- Opening Delimiter -

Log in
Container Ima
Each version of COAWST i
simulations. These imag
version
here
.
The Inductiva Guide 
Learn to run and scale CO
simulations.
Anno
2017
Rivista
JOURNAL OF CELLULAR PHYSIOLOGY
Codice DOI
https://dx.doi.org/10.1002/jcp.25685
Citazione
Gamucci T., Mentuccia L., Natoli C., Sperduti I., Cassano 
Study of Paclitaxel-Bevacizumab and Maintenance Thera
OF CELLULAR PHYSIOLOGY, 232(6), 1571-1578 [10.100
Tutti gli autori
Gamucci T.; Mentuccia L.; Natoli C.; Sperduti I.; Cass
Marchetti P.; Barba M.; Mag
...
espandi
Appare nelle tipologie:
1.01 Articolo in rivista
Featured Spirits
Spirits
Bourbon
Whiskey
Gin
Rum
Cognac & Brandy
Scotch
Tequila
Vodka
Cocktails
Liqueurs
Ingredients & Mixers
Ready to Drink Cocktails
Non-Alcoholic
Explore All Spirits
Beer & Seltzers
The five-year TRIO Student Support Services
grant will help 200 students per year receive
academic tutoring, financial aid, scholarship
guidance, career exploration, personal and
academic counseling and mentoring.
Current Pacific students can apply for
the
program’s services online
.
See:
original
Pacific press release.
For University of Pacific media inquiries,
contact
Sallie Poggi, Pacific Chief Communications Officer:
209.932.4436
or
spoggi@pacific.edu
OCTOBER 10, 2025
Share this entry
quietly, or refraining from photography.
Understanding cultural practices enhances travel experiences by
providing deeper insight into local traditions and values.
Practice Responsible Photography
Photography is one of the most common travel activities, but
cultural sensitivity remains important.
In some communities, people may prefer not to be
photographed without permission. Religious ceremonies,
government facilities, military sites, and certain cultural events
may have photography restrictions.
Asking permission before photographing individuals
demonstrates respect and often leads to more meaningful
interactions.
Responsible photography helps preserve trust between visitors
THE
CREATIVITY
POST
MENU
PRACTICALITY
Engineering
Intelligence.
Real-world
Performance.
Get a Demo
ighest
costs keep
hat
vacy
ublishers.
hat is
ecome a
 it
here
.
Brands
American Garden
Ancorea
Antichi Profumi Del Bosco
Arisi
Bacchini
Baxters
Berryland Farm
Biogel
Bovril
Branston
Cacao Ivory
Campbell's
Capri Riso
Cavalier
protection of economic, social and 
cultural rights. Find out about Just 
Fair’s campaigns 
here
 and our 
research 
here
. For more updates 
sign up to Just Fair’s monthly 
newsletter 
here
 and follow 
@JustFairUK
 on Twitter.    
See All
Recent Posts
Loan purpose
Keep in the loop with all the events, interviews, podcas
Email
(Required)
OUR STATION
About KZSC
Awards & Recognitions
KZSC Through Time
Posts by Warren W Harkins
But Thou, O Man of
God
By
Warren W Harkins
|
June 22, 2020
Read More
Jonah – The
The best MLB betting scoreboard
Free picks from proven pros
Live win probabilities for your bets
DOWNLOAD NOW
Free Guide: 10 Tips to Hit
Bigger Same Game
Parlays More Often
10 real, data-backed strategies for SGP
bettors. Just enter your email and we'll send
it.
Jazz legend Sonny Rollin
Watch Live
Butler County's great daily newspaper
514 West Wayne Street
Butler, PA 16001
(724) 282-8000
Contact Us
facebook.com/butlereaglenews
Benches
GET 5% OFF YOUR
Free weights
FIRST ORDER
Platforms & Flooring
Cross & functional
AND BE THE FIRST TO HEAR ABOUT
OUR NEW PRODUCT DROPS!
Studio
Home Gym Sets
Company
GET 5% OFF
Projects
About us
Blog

- Closing Delimiter -

Description of the task: Using the material above, find each line that holds "Free" and copy that line.

Result of the exercise:
Free picks from proven pros
Free Guide: 10 Tips to Hit
Free weights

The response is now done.